Records provided →
-------

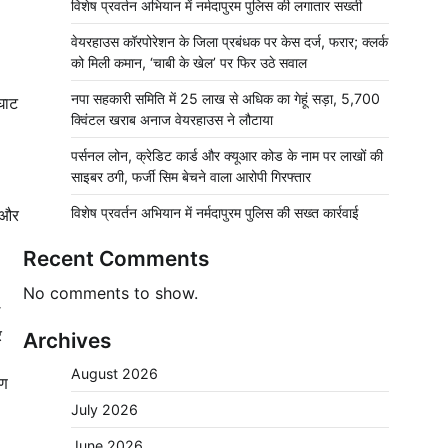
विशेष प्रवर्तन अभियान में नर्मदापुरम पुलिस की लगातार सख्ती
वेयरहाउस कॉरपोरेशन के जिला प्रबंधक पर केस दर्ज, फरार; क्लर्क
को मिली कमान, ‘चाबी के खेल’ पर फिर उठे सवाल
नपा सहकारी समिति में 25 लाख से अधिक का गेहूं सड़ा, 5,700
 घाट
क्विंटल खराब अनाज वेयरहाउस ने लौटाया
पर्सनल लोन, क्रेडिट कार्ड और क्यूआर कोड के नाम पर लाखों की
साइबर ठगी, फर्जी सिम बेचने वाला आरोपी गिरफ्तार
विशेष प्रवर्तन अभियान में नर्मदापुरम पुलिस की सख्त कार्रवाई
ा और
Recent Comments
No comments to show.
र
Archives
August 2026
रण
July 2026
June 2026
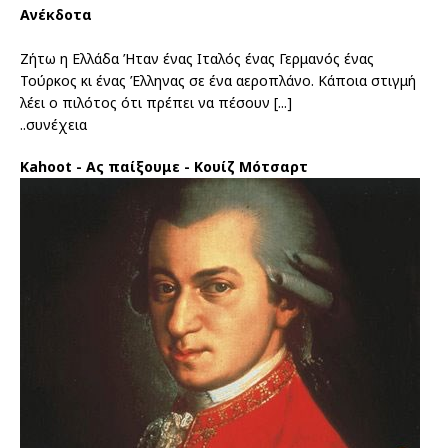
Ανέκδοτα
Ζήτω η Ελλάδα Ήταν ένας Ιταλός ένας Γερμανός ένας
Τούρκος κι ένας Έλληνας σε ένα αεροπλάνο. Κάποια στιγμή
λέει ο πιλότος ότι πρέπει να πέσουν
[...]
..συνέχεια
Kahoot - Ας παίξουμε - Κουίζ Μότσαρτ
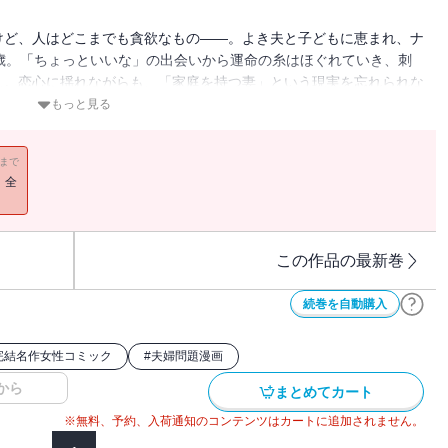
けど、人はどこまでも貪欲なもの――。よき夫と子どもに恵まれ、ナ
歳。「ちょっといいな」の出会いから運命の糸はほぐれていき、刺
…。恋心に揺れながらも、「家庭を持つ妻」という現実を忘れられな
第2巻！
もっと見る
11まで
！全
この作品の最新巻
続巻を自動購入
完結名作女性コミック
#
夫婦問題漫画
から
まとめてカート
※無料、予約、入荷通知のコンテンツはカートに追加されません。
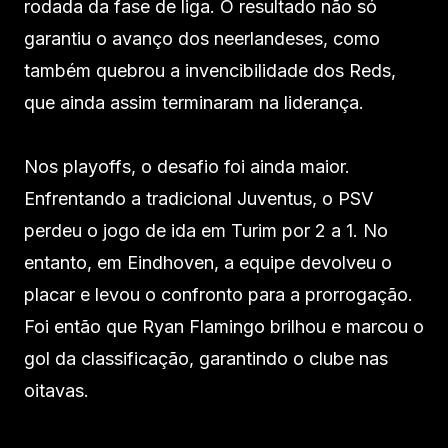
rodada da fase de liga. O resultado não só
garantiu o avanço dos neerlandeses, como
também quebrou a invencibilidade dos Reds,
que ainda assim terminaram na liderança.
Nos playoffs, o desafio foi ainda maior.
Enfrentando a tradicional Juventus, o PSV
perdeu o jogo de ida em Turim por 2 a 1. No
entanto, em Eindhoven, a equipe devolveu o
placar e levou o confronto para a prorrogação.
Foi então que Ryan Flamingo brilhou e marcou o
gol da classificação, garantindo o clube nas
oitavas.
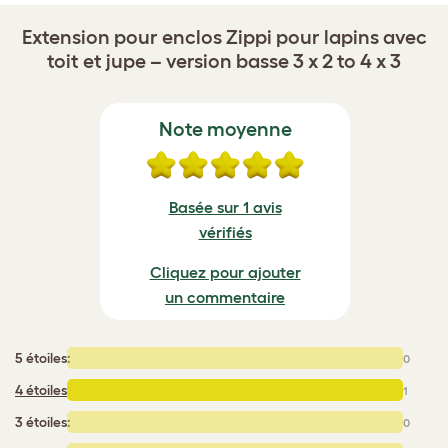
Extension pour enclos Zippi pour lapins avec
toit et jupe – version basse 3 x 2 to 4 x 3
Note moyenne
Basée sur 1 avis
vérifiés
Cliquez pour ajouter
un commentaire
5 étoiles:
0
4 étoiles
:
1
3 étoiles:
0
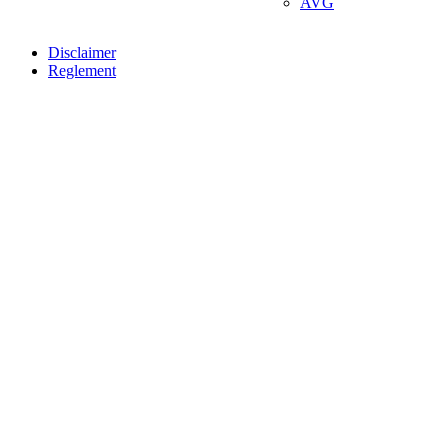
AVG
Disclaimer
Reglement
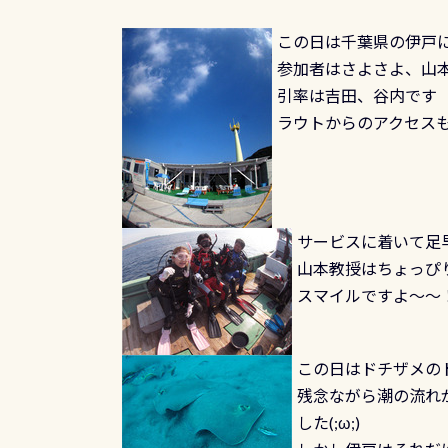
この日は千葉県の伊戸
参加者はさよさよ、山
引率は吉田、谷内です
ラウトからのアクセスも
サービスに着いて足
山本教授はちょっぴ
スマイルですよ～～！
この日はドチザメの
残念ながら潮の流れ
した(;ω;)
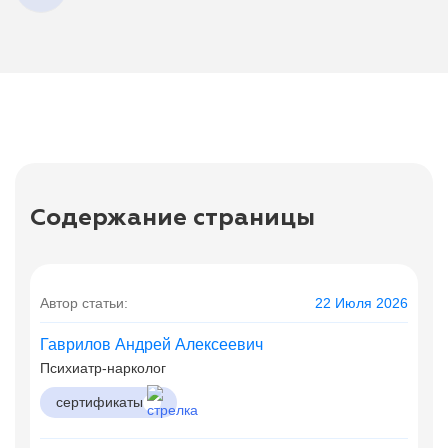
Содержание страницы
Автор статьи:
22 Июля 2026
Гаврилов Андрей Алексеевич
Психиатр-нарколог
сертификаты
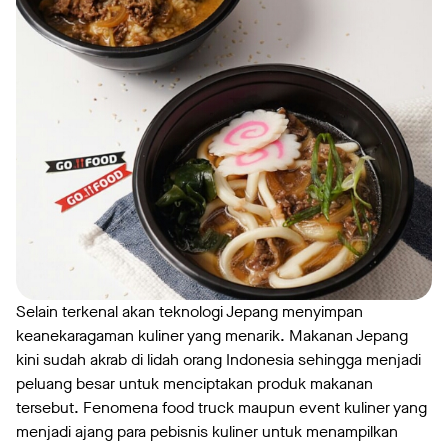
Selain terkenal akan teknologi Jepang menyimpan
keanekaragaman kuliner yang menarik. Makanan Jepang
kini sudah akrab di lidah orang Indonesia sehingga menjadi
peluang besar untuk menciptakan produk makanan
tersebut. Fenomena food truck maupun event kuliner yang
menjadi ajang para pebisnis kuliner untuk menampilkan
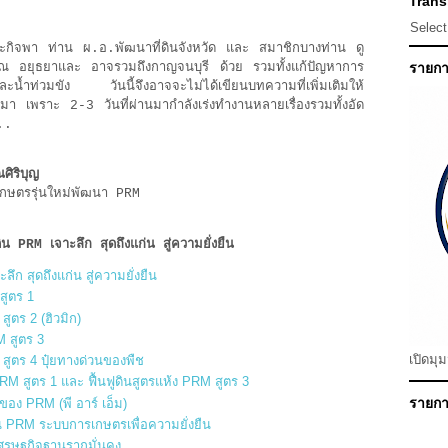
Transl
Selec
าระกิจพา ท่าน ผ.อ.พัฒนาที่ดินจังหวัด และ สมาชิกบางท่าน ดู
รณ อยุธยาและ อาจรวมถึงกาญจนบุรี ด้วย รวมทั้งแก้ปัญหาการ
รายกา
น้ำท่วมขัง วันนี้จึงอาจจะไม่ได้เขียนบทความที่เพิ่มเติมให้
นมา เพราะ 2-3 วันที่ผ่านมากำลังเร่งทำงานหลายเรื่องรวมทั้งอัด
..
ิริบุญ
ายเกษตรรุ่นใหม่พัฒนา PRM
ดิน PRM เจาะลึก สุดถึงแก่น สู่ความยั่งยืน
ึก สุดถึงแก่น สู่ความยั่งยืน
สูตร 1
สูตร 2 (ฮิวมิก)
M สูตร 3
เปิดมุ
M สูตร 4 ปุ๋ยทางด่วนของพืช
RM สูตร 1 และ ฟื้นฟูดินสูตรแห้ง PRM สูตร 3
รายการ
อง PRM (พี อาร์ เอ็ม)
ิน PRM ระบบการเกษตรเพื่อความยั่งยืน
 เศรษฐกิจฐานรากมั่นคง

-------

Task brief →
Every line from the one holding "que ainda assim terminaram na liderança." to the last line of the listing above, inclusive, must appear exactly as written, and no picture may appear.

Result for this exercise →
que ainda assim terminaram na liderança.
Nos playoffs, o desafio foi ainda maior.
Enfrentando a tradicional Juventus, o PSV
perdeu o jogo de ida em Turim por 2 a 1. No
entanto, em Eindhoven, a equipe devolveu o
placar e levou o confronto para a prorrogação.
Foi então que Ryan Flamingo brilhou e marcou o
gol da classificação, garantindo o clube nas
oitavas.
Extension pour enclos Zippi pour lapins avec
toit et jupe – version basse 3 x 2 to 4 x 3
Note moyenne
Basée sur 1 avis
vérifiés
Cliquez pour ajouter
un commentaire
5 étoiles:
0
4 étoiles
:
1
3 étoiles:
0
AVG
Disclaimer
Reglement
この日は千葉県の伊戸
参加者はさよさよ、山
引率は吉田、谷内です
ラウトからのアクセスも
サービスに着いて足
山本教授はちょっぴ
スマイルですよ～～！
この日はドチザメの
残念ながら潮の流れ
した(;ω;)
Содержание страницы
Автор статьи:
22 Июля 2026
Гаврилов Андрей Алексеевич
Психиатр-нарколог
сертификаты
Selain terkenal akan teknologi Jepang menyimpan
keanekaragaman kuliner yang menarik. Makanan Jepang
kini sudah akrab di lidah orang Indonesia sehingga menjadi
peluang besar untuk menciptakan produk makanan
tersebut. Fenomena food truck maupun event kuliner yang
menjadi ajang para pebisnis kuliner untuk menampilkan
Transl
Selec
าระกิจพา ท่าน ผ.อ.พัฒนาที่ดินจังหวัด และ สมาชิกบางท่าน ดู
รณ อยุธยาและ อาจรวมถึงกาญจนบุรี ด้วย รวมทั้งแก้ปัญหาการ
รายกา
น้ำท่วมขัง วันนี้จึงอาจจะไม่ได้เขียนบทความที่เพิ่มเติมให้
นมา เพราะ 2-3 วันที่ผ่านมากำลังเร่งทำงานหลายเรื่องรวมทั้งอัด
..
ิริบุญ
ายเกษตรรุ่นใหม่พัฒนา PRM
ดิน PRM เจาะลึก สุดถึงแก่น สู่ความยั่งยืน
ึก สุดถึงแก่น สู่ความยั่งยืน
สูตร 1
สูตร 2 (ฮิวมิก)
M สูตร 3
เปิดมุ
M สูตร 4 ปุ๋ยทางด่วนของพืช
RM สูตร 1 และ ฟื้นฟูดินสูตรแห้ง PRM สูตร 3
รายการ
อง PRM (พี อาร์ เอ็ม)
ิน PRM ระบบการเกษตรเพื่อความยั่งยืน
 เศรษฐกิจฐานรากมั่นคง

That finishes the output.